The fight for your lunch dollar is heating up in downtown Minneapolis. Some businesses claim that food trucks are hurting their bottom line, and they say the city is giving street food vendors an unfair advantage over brick and mortar stores.
“The trucks park in front of our doors and hijack our customers,” said Doug Sams, founder of D. Brian’s Deli & Catering. Sams says food trucks have hurt his sales by about five percent.“A five percent drop in sales could be all of your profits, could be fifty percent of your profits, it’s a major impact on the way you’re doing business,” he said.The biggest complaint Sams, and some other downtown business owners have made, is that instead of paying property taxes, all food trucks have to do is feed the meter. That’s an argument most food truck operators reject.“We all have to work in a licensed Minneapolis kitchen, so therefore we are paying property taxes, just not in the downtown area,” said Kyle Olson, owner of the Get Sauced food truck. “We also do pay the meter every day for the time that we are here; we also participate in sales tax as well.”

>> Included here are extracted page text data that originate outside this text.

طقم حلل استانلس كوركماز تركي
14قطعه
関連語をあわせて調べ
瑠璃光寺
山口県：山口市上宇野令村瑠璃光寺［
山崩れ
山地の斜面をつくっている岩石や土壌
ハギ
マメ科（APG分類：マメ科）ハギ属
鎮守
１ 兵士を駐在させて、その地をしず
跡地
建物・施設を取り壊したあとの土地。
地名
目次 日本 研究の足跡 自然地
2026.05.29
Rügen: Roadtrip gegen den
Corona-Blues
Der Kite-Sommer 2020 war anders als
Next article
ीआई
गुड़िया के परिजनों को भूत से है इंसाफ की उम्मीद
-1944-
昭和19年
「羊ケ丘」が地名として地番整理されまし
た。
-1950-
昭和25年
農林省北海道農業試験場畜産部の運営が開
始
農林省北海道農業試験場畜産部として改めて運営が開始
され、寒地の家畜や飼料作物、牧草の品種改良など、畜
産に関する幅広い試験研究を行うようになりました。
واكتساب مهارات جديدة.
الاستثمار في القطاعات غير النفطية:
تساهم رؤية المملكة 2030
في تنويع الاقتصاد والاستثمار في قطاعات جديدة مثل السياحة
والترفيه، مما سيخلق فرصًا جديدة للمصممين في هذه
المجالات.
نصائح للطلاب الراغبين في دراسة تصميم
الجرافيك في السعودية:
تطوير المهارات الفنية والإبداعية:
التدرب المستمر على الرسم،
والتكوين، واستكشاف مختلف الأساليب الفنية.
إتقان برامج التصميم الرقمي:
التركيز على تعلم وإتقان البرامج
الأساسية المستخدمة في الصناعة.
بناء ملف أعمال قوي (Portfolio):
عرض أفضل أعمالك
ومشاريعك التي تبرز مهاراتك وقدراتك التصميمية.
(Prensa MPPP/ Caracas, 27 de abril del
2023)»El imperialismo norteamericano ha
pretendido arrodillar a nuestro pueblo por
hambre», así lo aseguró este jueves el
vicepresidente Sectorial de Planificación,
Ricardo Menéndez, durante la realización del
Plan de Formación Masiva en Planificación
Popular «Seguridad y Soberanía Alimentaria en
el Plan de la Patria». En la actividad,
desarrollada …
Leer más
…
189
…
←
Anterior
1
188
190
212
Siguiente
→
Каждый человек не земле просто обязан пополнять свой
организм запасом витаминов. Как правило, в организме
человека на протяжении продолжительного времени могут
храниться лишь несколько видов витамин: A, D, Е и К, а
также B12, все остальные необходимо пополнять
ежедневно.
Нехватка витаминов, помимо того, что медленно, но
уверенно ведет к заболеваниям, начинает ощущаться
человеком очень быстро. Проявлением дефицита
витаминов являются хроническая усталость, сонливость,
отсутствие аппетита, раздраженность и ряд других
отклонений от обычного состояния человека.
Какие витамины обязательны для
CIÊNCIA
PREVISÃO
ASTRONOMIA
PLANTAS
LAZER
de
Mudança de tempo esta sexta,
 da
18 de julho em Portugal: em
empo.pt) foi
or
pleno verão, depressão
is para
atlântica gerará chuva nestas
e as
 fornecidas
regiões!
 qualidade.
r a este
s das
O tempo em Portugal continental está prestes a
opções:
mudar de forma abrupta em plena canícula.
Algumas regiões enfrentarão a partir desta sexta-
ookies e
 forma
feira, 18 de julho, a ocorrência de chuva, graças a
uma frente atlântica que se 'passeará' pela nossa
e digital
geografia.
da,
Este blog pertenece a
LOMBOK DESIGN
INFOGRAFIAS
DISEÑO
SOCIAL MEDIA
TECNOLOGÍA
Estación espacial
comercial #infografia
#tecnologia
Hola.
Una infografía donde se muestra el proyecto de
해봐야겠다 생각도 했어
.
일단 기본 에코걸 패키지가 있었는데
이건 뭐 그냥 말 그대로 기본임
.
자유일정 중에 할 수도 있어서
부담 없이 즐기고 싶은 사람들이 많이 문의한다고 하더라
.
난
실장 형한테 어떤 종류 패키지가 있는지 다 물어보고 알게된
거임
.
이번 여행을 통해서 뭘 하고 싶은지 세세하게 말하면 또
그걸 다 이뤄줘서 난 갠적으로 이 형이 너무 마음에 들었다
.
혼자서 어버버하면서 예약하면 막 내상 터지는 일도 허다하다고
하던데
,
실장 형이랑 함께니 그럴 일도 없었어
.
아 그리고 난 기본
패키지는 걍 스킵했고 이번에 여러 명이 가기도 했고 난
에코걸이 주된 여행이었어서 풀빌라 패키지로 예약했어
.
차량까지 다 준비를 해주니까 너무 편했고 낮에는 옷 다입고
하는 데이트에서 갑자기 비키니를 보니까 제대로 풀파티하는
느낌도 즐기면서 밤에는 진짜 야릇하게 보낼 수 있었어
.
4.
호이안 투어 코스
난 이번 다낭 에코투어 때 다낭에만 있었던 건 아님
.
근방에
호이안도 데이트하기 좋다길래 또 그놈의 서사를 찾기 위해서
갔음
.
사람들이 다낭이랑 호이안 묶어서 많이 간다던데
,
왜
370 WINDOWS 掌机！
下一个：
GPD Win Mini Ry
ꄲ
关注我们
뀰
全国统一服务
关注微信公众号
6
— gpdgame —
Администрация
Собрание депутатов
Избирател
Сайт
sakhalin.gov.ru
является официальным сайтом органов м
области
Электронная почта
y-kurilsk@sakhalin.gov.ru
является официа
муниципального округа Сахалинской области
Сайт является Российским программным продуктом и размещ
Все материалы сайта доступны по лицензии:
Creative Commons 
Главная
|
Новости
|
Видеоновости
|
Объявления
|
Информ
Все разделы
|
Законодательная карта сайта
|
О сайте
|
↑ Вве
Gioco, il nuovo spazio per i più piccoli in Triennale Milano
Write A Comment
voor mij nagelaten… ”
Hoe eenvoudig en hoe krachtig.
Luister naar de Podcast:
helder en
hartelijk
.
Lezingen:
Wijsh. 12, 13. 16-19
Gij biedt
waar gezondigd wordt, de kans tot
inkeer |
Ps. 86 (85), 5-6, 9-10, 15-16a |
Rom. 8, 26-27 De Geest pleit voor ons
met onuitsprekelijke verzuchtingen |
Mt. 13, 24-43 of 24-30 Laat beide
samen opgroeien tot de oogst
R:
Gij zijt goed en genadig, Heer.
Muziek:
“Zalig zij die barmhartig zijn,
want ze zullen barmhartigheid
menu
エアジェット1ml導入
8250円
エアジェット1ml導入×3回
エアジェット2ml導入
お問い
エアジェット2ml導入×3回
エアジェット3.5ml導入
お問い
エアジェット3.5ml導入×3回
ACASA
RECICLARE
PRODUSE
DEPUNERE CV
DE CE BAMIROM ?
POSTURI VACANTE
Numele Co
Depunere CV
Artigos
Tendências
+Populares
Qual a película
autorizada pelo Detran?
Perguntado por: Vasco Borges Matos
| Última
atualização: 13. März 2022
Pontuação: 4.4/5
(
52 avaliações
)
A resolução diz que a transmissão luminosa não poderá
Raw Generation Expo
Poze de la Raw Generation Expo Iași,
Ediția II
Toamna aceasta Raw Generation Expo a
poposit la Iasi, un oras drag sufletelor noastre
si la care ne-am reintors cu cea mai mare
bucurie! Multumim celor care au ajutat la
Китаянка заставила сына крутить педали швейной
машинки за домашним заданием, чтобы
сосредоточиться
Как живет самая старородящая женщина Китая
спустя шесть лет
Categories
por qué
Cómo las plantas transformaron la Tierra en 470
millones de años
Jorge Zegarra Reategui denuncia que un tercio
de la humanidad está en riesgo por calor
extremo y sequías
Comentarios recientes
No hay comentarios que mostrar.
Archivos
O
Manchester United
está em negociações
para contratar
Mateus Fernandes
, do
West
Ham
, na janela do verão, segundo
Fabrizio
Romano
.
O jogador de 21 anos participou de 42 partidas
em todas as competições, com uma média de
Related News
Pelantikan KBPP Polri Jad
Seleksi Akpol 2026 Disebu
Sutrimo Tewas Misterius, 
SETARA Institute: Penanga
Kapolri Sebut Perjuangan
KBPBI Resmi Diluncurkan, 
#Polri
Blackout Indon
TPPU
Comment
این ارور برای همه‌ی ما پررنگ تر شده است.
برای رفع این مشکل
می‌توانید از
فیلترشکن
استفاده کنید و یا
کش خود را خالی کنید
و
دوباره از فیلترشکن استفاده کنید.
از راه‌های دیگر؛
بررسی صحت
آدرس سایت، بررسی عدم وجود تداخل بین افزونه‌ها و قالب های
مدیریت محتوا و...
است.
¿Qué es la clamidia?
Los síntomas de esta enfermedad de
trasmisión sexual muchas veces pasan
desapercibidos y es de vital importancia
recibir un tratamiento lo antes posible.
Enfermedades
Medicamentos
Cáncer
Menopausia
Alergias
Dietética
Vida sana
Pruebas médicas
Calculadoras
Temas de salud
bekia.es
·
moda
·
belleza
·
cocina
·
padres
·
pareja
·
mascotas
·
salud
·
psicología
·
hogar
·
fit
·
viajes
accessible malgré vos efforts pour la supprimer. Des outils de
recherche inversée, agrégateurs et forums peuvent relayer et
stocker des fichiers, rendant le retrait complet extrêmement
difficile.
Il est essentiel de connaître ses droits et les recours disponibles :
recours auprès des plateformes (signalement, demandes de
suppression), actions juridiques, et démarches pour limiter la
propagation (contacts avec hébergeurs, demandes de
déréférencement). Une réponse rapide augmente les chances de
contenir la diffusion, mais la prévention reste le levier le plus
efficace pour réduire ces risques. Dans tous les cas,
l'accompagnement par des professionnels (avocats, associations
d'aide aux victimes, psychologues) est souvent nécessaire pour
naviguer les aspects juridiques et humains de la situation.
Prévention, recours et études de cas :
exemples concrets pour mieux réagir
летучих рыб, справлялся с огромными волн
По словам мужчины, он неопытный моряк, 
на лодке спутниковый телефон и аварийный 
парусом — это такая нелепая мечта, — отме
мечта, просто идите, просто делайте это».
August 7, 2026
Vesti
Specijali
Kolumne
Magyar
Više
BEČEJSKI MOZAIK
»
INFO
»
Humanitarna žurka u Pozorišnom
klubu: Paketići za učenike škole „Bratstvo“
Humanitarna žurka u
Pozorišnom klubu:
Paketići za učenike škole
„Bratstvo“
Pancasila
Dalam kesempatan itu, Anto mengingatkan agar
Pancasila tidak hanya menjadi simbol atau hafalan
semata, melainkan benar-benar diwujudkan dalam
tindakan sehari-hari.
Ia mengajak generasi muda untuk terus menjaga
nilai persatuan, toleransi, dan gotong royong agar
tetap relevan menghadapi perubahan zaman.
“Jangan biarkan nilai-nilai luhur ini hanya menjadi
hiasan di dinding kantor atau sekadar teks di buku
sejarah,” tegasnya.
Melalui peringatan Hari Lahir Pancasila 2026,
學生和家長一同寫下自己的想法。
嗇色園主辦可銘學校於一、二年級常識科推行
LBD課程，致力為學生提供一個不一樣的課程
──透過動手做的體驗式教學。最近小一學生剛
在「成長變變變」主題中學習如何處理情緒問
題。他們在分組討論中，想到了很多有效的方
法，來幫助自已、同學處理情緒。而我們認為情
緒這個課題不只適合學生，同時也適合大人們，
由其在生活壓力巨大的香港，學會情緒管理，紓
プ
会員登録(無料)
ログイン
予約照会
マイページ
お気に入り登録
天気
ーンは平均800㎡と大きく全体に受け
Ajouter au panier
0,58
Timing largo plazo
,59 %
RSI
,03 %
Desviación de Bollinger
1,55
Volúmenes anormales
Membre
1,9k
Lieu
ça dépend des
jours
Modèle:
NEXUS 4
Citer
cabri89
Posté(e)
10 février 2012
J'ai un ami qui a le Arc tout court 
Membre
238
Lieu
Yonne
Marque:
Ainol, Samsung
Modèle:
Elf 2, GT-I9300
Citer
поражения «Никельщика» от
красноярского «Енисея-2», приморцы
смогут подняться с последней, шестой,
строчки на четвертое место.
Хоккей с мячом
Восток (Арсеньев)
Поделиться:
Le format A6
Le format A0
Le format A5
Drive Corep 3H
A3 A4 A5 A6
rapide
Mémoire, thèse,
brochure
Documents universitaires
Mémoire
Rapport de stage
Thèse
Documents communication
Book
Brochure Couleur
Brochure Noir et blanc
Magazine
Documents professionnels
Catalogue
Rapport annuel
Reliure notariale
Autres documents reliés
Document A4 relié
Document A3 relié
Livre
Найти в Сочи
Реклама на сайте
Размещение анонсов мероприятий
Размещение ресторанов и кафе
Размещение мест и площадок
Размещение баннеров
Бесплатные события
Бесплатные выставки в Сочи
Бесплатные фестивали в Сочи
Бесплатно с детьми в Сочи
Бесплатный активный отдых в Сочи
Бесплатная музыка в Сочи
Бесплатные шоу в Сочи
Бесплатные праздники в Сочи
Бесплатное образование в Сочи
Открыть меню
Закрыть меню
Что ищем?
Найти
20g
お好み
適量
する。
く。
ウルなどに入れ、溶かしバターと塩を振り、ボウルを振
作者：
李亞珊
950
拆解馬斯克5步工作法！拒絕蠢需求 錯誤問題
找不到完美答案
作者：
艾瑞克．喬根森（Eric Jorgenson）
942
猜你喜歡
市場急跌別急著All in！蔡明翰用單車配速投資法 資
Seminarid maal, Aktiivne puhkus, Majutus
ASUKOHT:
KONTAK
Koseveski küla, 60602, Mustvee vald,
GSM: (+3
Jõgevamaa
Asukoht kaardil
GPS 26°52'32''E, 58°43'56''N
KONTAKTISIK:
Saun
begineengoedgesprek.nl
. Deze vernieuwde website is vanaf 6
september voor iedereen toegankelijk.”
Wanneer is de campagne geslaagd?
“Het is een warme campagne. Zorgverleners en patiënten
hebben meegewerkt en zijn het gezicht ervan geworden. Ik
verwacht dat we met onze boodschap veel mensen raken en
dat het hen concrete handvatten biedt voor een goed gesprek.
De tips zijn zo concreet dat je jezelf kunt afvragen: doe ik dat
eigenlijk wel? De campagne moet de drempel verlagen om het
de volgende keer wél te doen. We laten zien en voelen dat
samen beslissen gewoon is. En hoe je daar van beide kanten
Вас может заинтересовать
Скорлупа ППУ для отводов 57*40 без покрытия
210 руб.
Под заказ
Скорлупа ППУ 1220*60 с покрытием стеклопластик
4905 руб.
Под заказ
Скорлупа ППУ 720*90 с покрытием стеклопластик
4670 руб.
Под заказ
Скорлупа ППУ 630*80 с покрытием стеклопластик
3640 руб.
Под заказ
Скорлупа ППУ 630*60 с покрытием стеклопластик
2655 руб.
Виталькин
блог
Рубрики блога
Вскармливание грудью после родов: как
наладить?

My libertarian in me says have at it food trucks. except for the fact that they use the very (expensive at that) infrastructure paid for by the restaurants and other for profit businesses.
Years ago, one of my banking customers complained to the city of Cincinnati for the street vendors lined up all along Race Street making it inconvenient for his customers to navigate the multitudes of knock off merchandise to get to his store.
The city made his decision for him as they decided to do nothing and he moved his operation to a store in Kenwood.
Walk Race Street today and see how many of those street vendors are there. No so many since race Street is practically a ghost town.